С этой целью были созданы специальные учреждения, в том числе Институт красной профессуры, Коммунистическая академия и Российская ассоциация научно-исследовательских институтов (РАНИОН). Выращивать новые кадры было доверено наиболее известному в то время историку-марксисту Михаилу Покровскому…
– Об этой ситуации и фигуре самого Покровского «Литературная газета» рассказала в материале «Опрокинутая история» (№ 50, 2010). Итак, историки-марксисты были взращены…
– И вызрела уверенность, что можно уже обойтись и без старой, «реакционной» профессуры, которая не укладывалась в рамки новых, «прогрессивных» представлений о российской истории.
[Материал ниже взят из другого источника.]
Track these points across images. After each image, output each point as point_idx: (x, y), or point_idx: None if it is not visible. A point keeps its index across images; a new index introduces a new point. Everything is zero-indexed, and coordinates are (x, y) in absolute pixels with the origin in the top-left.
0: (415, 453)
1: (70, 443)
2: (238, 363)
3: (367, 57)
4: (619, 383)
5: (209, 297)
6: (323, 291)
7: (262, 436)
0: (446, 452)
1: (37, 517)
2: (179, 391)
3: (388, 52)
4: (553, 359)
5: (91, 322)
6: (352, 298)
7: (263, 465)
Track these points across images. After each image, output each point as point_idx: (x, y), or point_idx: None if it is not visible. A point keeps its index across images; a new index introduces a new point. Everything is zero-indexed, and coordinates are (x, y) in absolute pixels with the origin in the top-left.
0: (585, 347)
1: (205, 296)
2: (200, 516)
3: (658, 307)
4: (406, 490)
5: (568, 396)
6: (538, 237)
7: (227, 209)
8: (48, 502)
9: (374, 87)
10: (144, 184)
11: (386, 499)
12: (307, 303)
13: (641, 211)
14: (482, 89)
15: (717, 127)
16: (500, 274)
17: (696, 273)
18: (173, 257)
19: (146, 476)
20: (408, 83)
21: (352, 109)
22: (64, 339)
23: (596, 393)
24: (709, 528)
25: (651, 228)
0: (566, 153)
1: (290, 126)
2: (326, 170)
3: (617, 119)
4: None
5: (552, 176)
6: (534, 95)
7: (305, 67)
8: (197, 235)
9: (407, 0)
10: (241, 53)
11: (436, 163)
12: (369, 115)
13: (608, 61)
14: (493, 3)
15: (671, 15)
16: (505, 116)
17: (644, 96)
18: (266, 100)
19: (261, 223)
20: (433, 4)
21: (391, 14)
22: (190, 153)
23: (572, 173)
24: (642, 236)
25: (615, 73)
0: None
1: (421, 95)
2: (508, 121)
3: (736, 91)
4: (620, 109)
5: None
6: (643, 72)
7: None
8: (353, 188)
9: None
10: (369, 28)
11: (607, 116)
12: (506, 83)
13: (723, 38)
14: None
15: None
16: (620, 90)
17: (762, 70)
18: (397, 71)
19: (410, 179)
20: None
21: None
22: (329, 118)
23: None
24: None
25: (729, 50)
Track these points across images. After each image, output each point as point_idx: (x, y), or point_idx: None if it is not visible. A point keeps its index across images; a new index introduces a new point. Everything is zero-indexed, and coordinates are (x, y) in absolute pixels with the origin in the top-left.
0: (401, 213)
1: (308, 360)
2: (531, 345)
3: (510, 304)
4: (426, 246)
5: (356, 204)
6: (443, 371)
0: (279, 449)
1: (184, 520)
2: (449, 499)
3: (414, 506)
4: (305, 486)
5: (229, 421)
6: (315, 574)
Собственно, тут и ключ к делу Платонова. Но надо отметить, руководство страны приняло решение начать реорганизацию Академии наук не с насильственного устранения «реакционных» академиков, а путём их постепенного растворения в массе новых членов, лояльных по отношению к советской власти.
Согласно уставу Академии наук 1927 года общее число академиков было определено в 70 человек. В результате переговоров с руководством академии в 1928 году число академических мест было увеличено до 80… Причём академия в ответ на это должна была обеспечить избрание согласованных кандидатур, в том числе и семи учёных-коммунистов: Н. Бухарина, И. Губкина, Г. Кржижановского, Н. Лукина, Д. Рязанова, М. Покровского, В. Фриче.
В начале 1928 года Политбюро учредило Специальную комиссию по проведению выборов в Академию наук. В Ленинграде вопрос о выборах в академию был рассмотрен на заседании секретариата обкома ВКП(б), где была одобрена специальная директива «О проведении кампании по выборам в члены АН СССР».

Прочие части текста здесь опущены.